◆ Goal of the exercise: Transcribe verbatim the lines of the first block of entries, from the line containing "Follow every image" up to and including the line containing "dist [0.002881, 0.000105]".

◆ Exercise data:

**********

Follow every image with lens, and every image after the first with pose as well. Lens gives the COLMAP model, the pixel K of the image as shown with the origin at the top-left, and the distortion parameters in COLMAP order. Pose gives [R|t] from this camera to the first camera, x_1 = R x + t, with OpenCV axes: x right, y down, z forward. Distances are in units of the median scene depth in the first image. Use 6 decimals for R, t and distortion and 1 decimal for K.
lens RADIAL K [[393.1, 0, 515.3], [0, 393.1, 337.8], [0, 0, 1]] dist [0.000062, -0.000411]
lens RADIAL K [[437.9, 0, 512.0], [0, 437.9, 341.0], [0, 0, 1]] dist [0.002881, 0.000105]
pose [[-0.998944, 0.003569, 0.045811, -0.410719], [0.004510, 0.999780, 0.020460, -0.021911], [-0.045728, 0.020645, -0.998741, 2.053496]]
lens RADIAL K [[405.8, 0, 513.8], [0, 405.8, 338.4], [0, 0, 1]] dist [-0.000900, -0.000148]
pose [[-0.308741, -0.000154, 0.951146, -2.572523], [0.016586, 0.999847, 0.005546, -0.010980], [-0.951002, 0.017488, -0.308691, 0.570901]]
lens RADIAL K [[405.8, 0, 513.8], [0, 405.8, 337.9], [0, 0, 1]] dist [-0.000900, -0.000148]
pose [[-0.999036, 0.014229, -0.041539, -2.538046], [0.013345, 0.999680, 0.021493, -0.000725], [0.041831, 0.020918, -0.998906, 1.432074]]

**********

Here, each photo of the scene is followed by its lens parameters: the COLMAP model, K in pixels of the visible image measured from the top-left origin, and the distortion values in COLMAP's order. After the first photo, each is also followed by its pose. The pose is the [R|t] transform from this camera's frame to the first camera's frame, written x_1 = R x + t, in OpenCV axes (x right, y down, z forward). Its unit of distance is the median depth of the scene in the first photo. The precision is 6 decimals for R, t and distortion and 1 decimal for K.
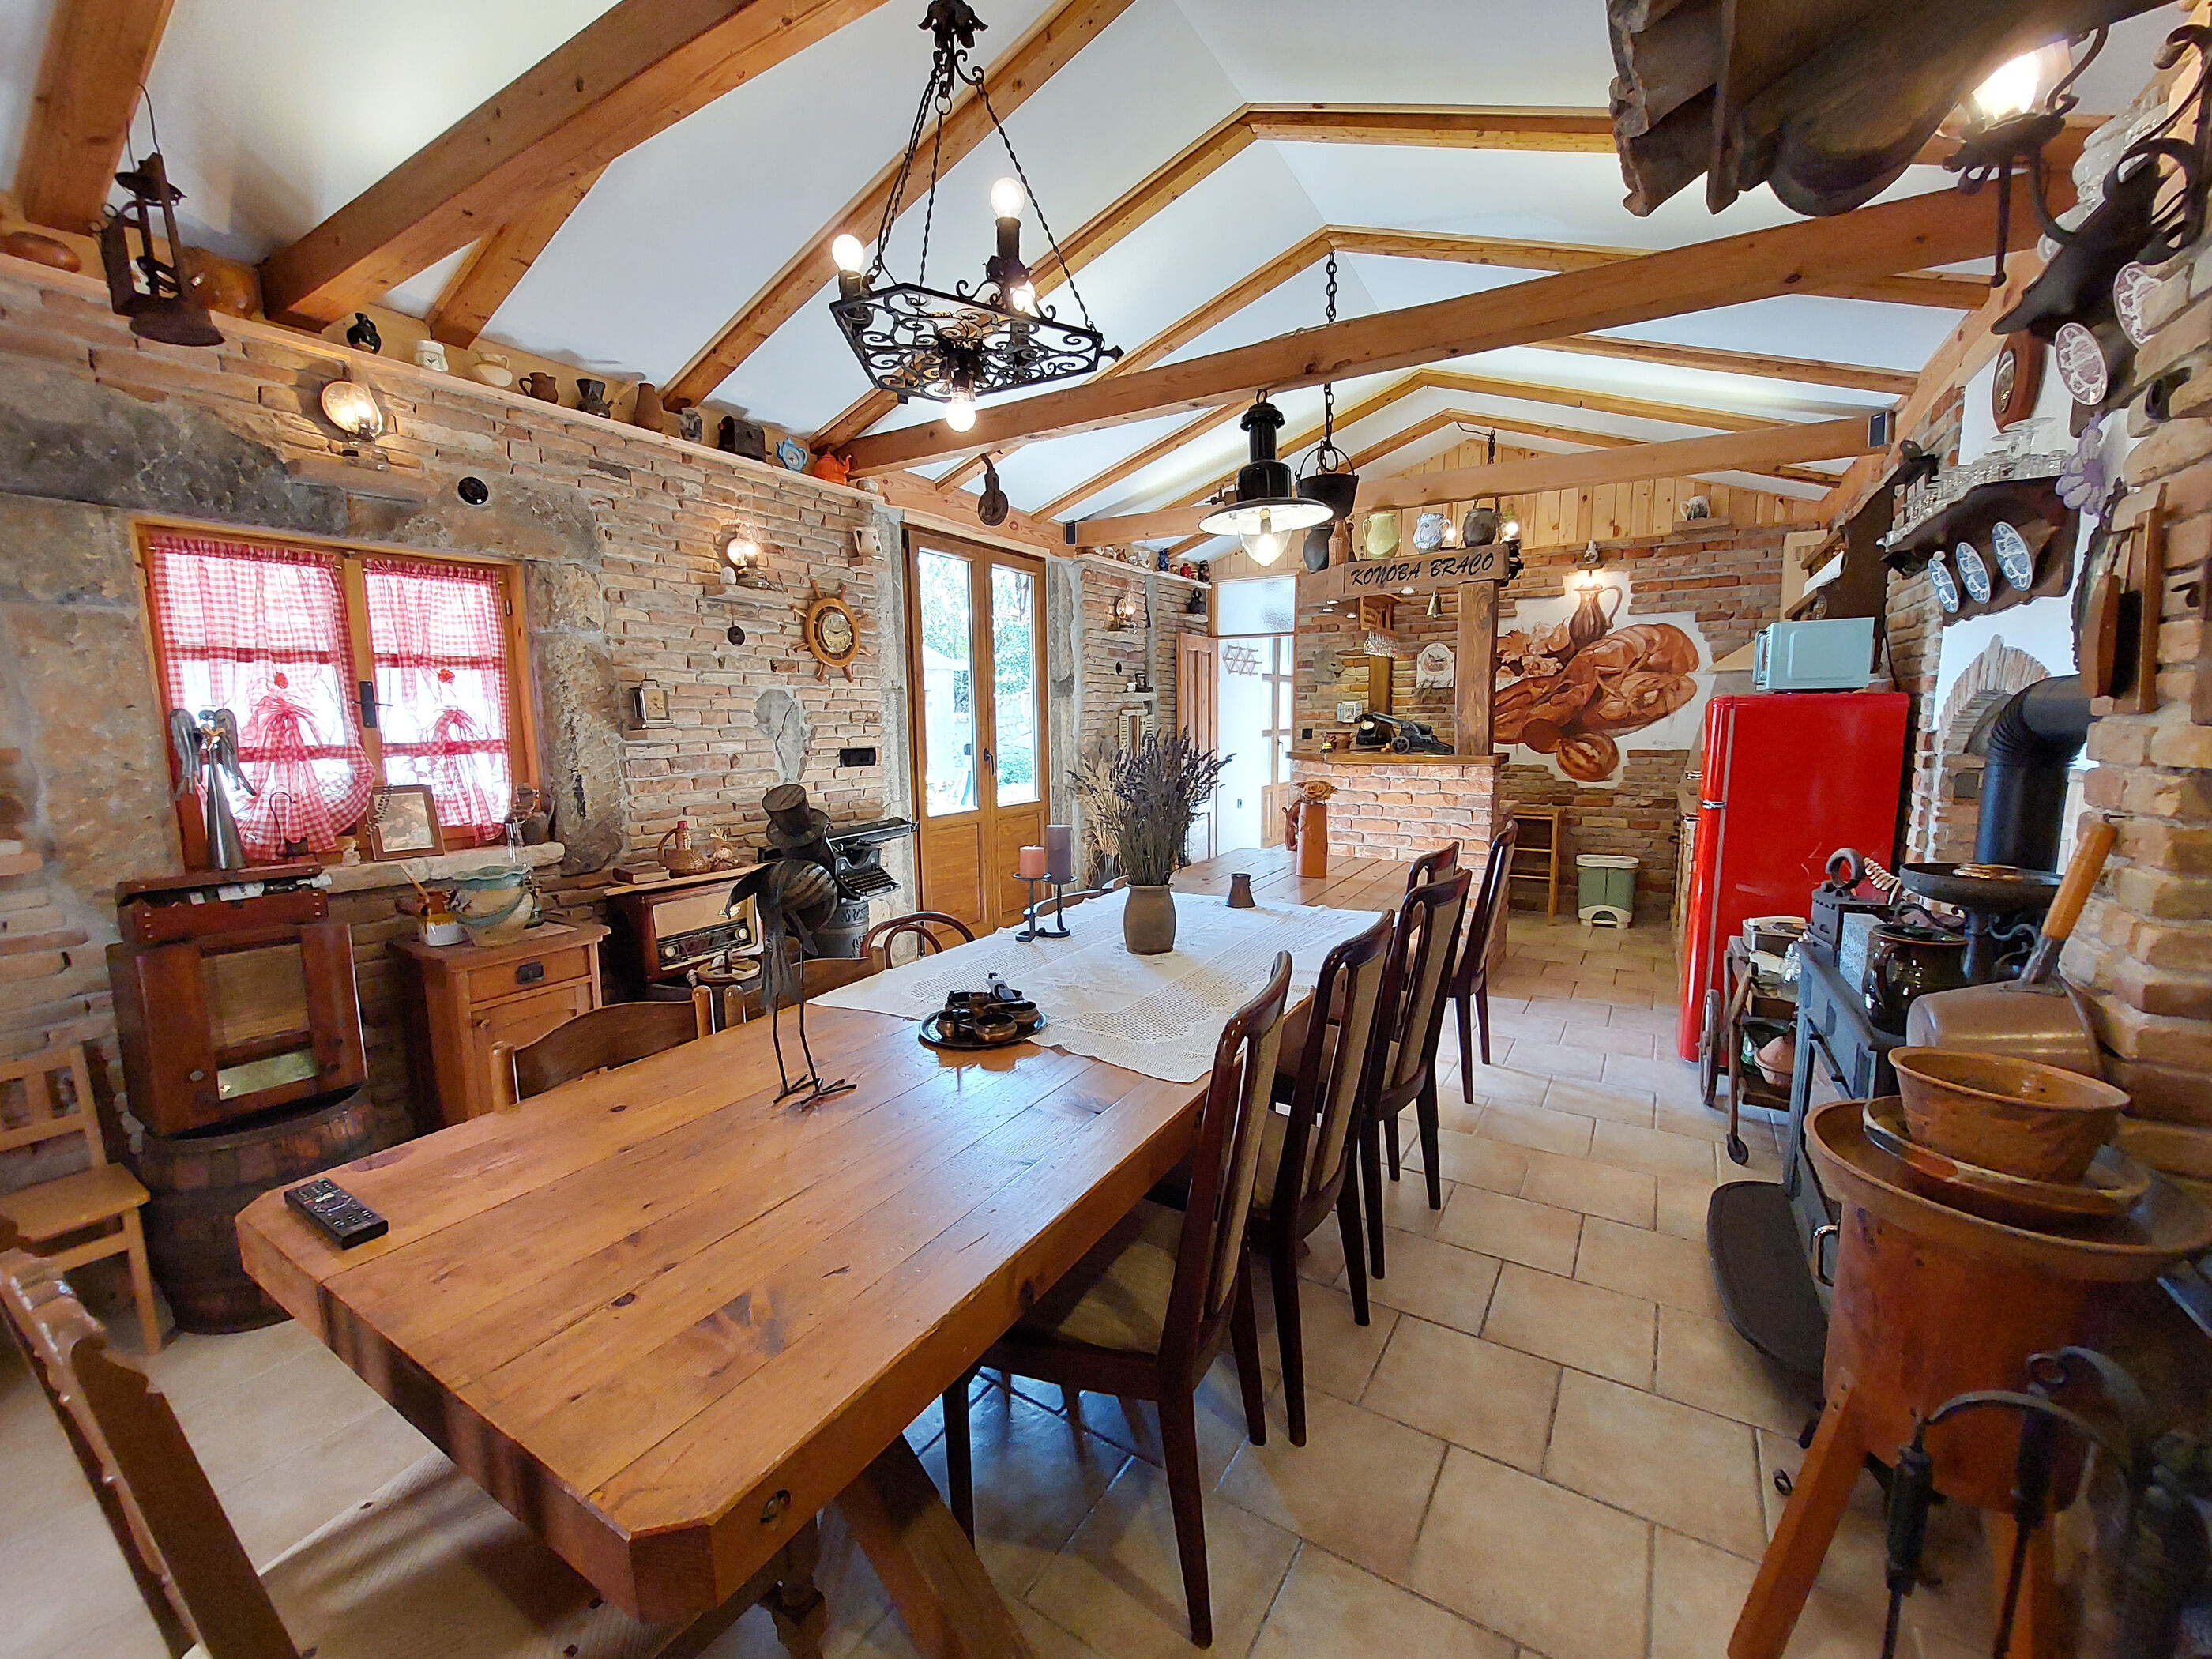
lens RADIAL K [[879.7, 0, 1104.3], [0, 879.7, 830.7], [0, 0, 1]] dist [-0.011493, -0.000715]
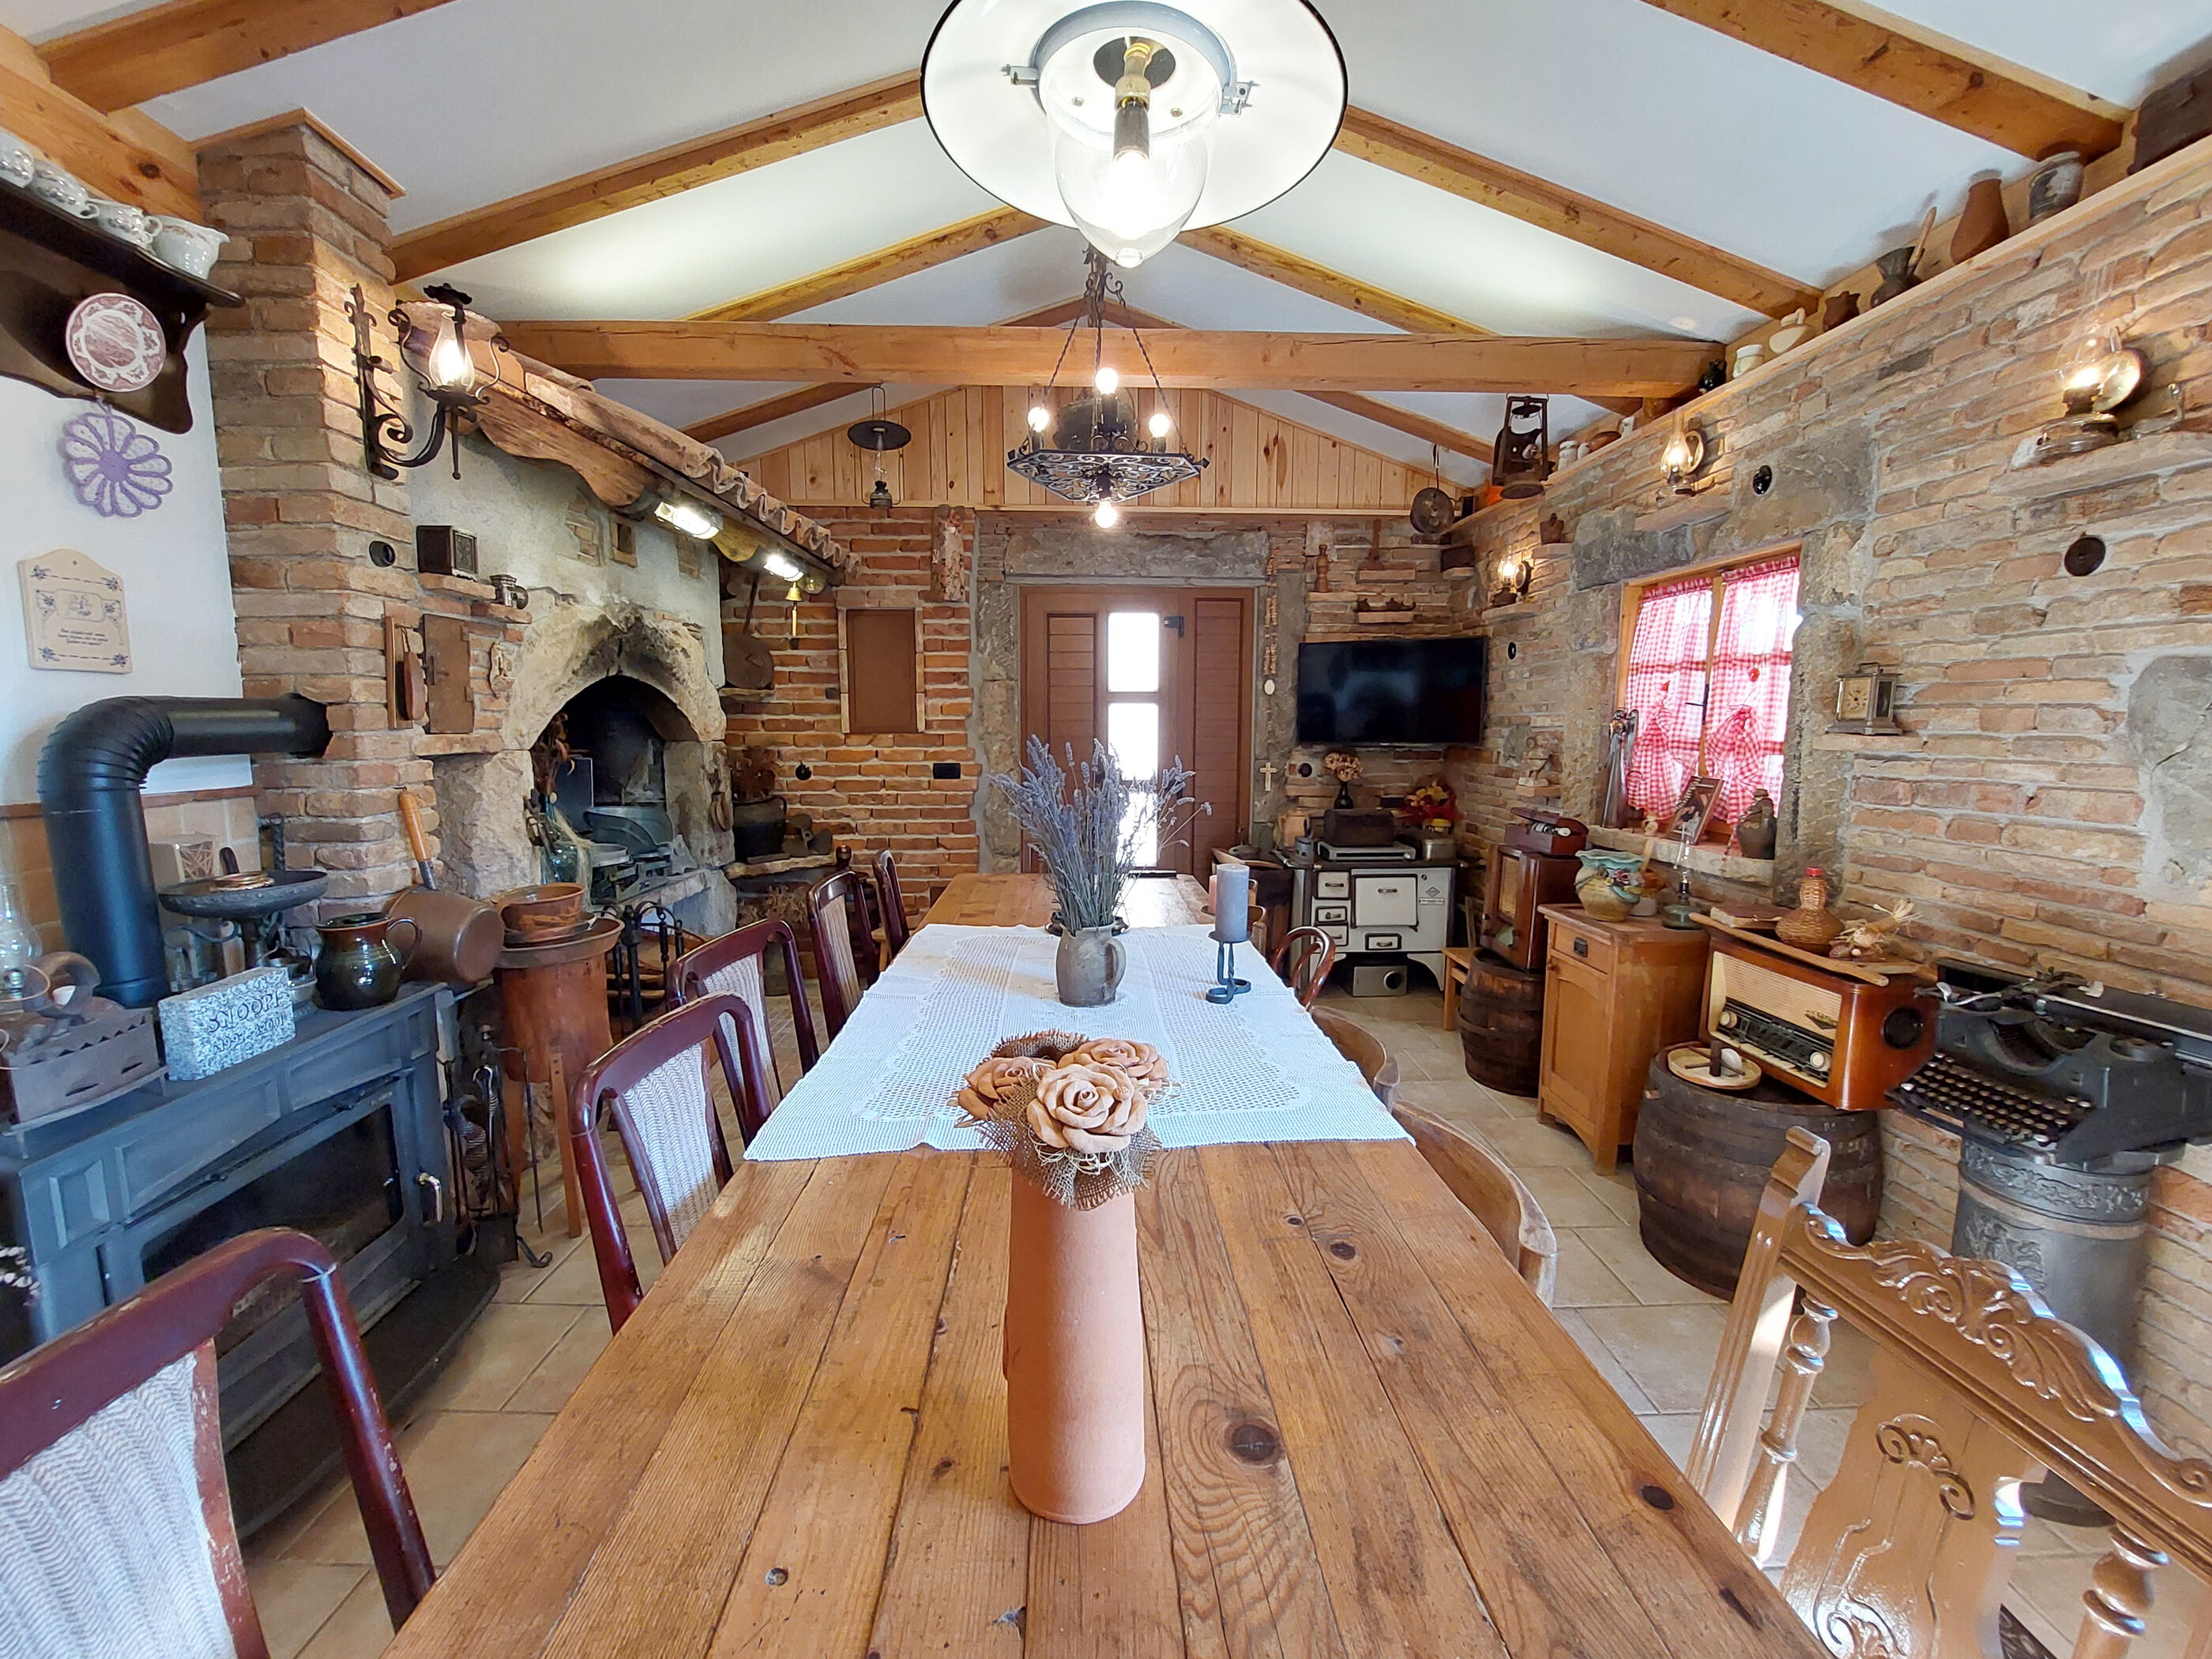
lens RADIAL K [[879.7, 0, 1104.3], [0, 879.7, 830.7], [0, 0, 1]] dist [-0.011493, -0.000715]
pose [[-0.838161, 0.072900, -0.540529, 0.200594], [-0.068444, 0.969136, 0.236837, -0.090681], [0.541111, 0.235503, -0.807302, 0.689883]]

**********

◆ Output of the task:
Follow every image with lens, and every image after the first with pose as well. Lens gives the COLMAP model, the pixel K of the image as shown with the origin at the top-left, and the distortion parameters in COLMAP order. Pose gives [R|t] from this camera to the first camera, x_1 = R x + t, with OpenCV axes: x right, y down, z forward. Distances are in units of the median scene depth in the first image. Use 6 decimals for R, t and distortion and 1 decimal for K.
lens RADIAL K [[393.1, 0, 515.3], [0, 393.1, 337.8], [0, 0, 1]] dist [0.000062, -0.000411]
lens RADIAL K [[437.9, 0, 512.0], [0, 437.9, 341.0], [0, 0, 1]] dist [0.002881, 0.000105]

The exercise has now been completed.